An off-duty PM?
The Editor, Sir:
When is a prime minister not on duty? Apparently, as Bruce Golding would have us believe, the office and duties of the prime minister that is with him even as he sleeps can be set aside whenever he suits to wear his Jamaica Labour Party (JLP) leader hat.
For the ordinary person, some questions arise: does this act of mental gymnastics for Mr Golding ever lead to a conflict of interest between the interest of the country as a whole and the Labour Party's garrison politics? Does fancy speak to hide behind the rules and standing orders of Gordon House to shield against searching questions, the answers to which everyone earnestly needs to know, inspire trust in the person seeking to invoke the shield for their own convenience? Since the answers cannot be given by the Government in Gordon House, why does the Labour Party not issue its own statement to clarify the matter?
Listening to the prime minister's contortionist responses on the Manatt, Phelps & Phillips affair is at times as frustrating as listening to a clever lawyer trying to get a client off a charge purely on a technicality, even if the natural truth of the matter would lead any reasonable person to conclude the suspect is guilty as charged.

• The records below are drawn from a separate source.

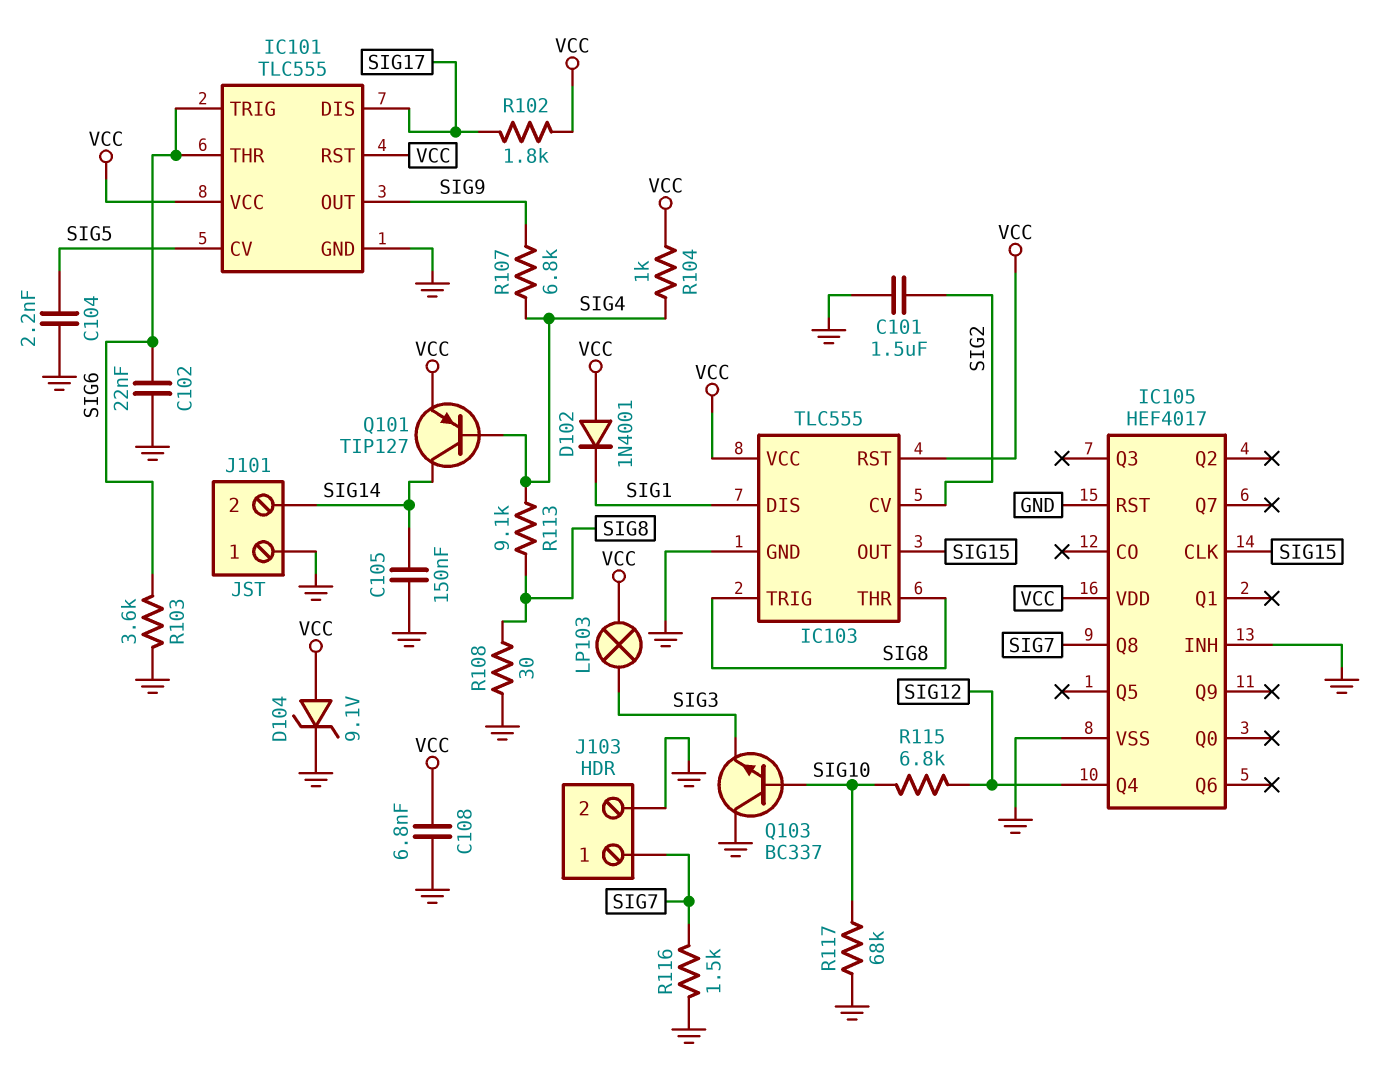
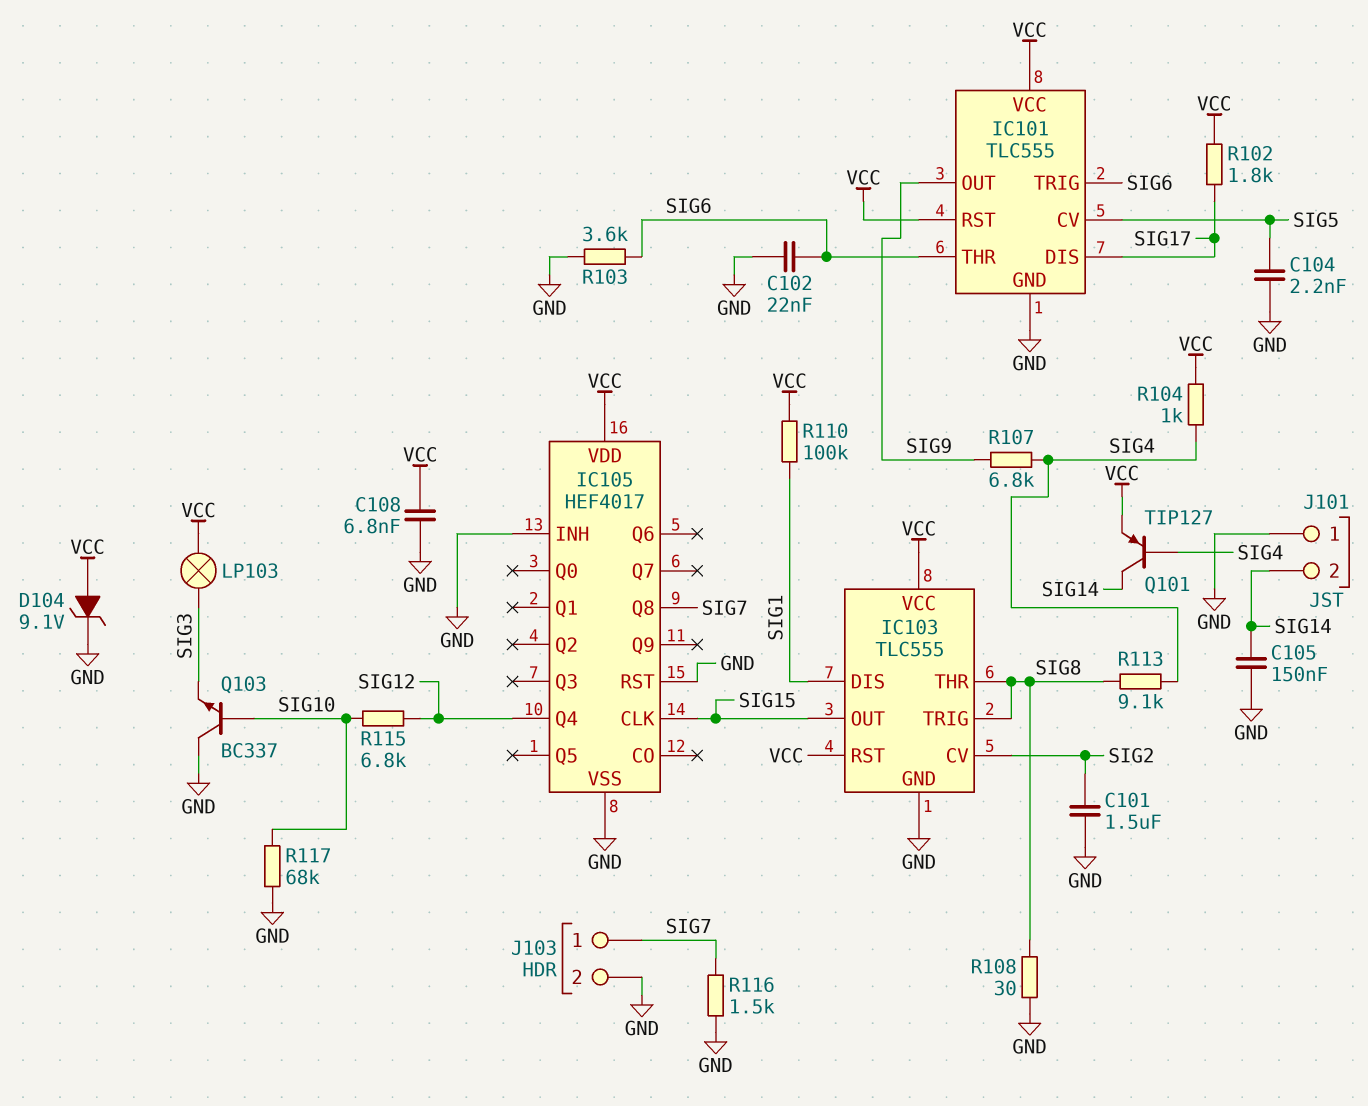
D102: diode 1N4001 (A VCC, K SIG1) -> none
R110: none -> 100k (SIG1, VCC)

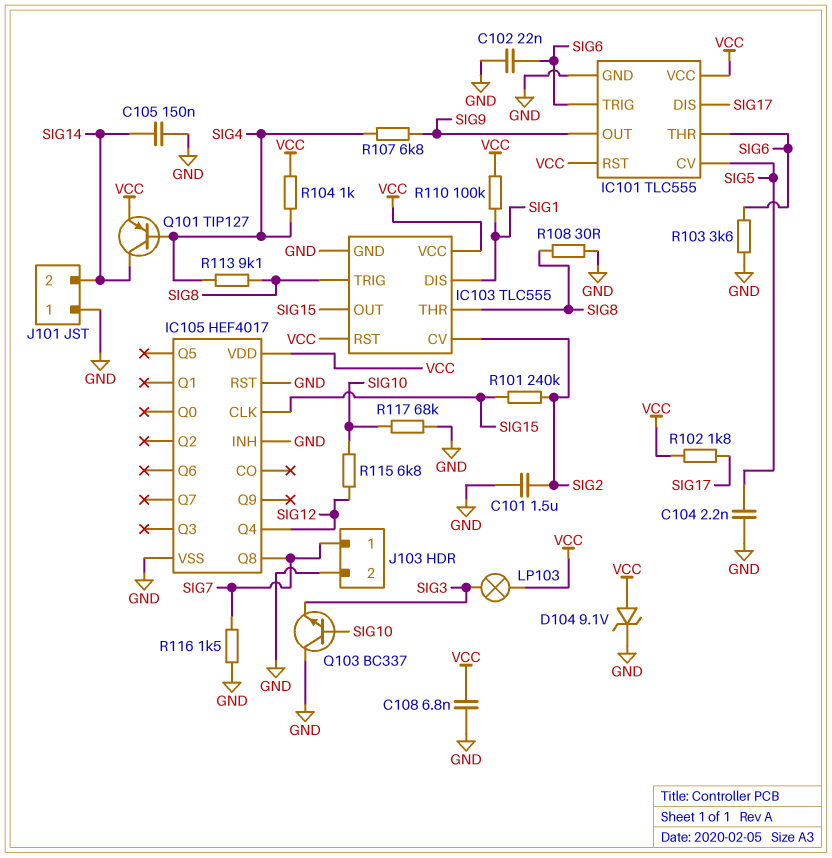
R101: none -> 240k (SIG2, SIG15)

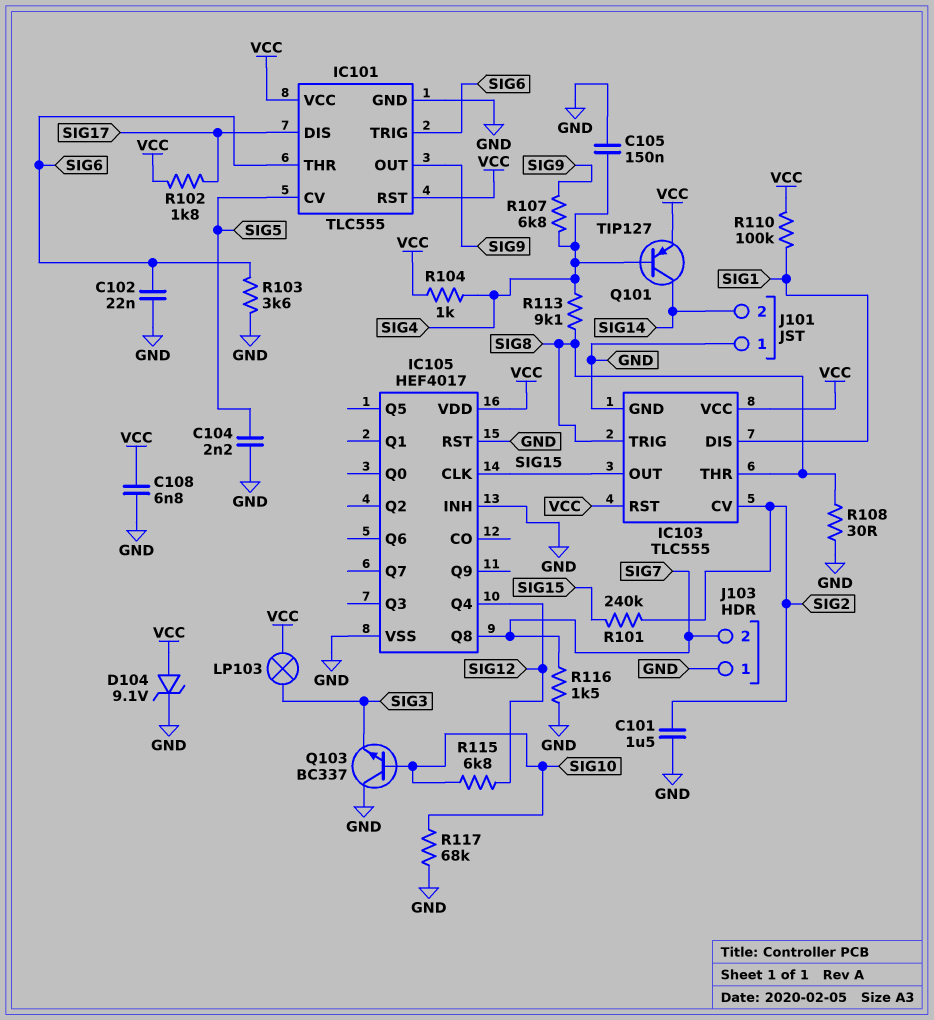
C105: 150nF (GND, SIG14) -> 150nF (GND, SIG4)
J103 pin 1: SIG7 -> GND
J103 pin 2: GND -> SIG7

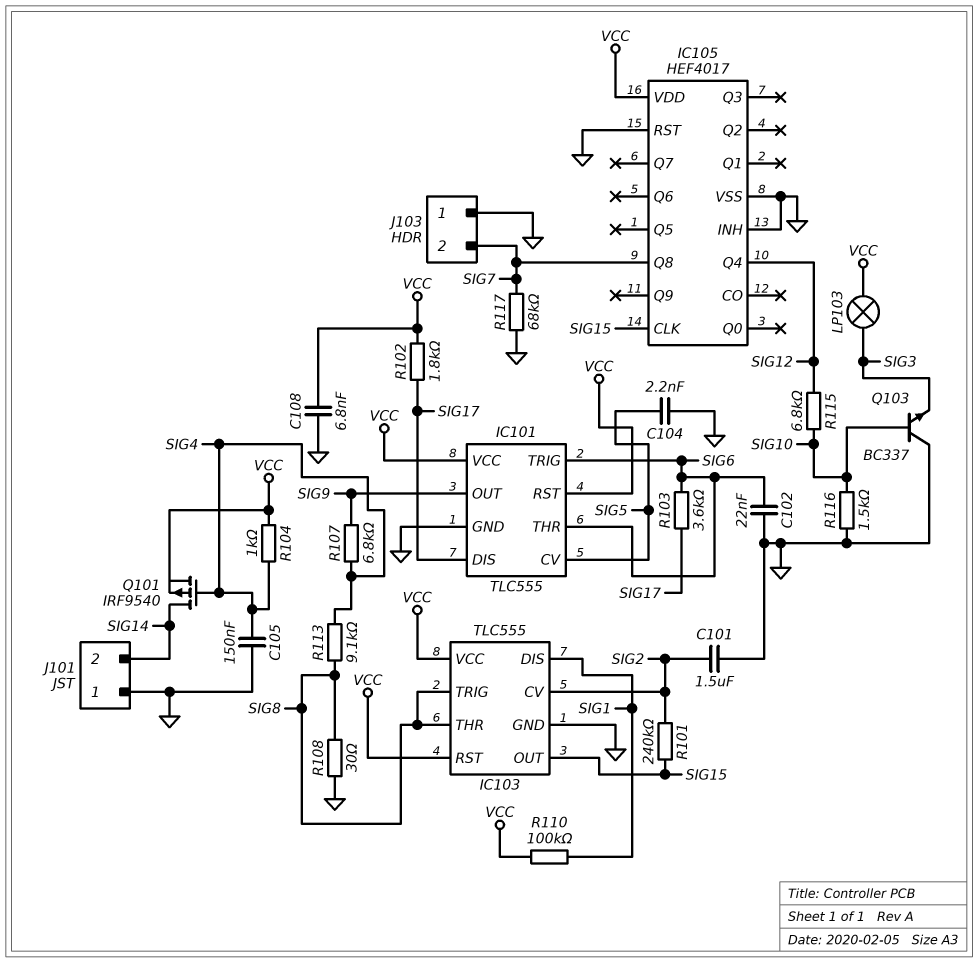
D104: zener 9.1V (A VCC, K GND) -> none
Q101: PNP TIP127 (B SIG4, C SIG14, E VCC) -> PMOS IRF9540 (G SIG4, D SIG14, S VCC)
R103: 3.6k (GND, SIG6) -> 3.6k (SIG6, SIG17)
R116: 1.5k (GND, SIG7) -> 1.5k (GND, SIG10)
R117: 68k (GND, SIG10) -> 68k (GND, SIG7)

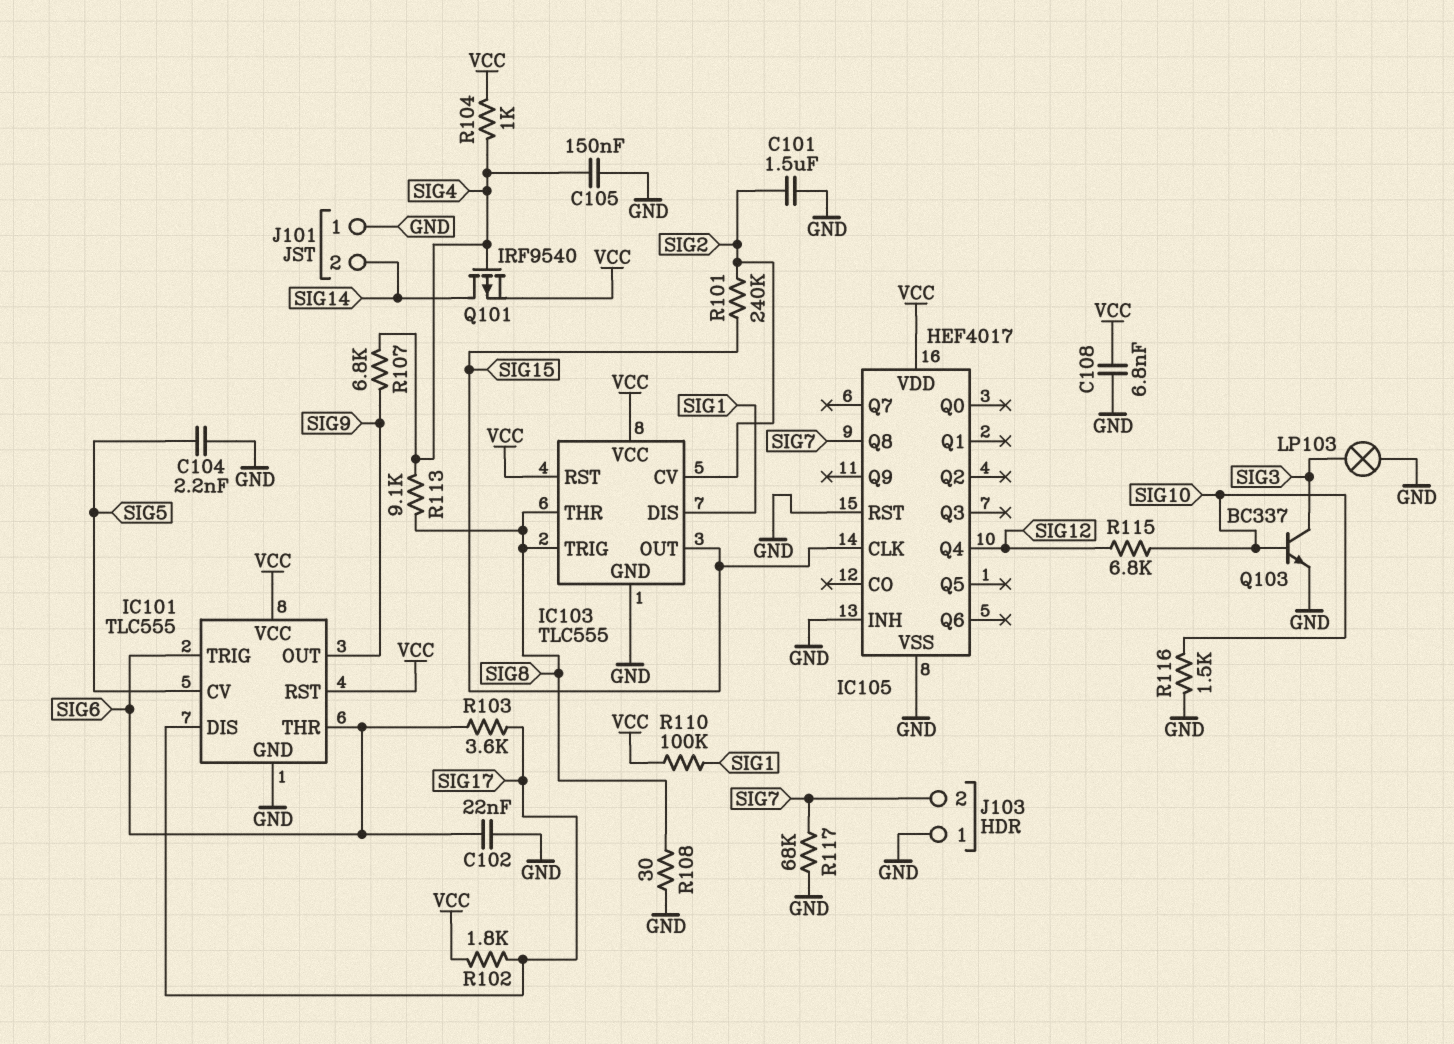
LP103: lamp (SIG3, VCC) -> lamp (GND, SIG3)
Q103: NPN BC337 (B SIG10, C GND, E SIG3) -> NPN BC337 (B SIG10, C SIG3, E GND)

In all Mr Golding's manoeuvrings to reinvent a palatable explanation of what transpired, he should understand that the interest in this extradition case has international attention. If he does not believe the Jamaican electorate is sufficiently savvy to join the dots themselves, then he should be minded that overseas foreign offices and state departments are also following this well-reported event.
It does not matter what colour of politics you support, no one likes to be sold short of the truth. At the end of the day, it is a question of whether Mr Golding has irrevocably lost the confidence of the nation to continue in the capacity of prime minister.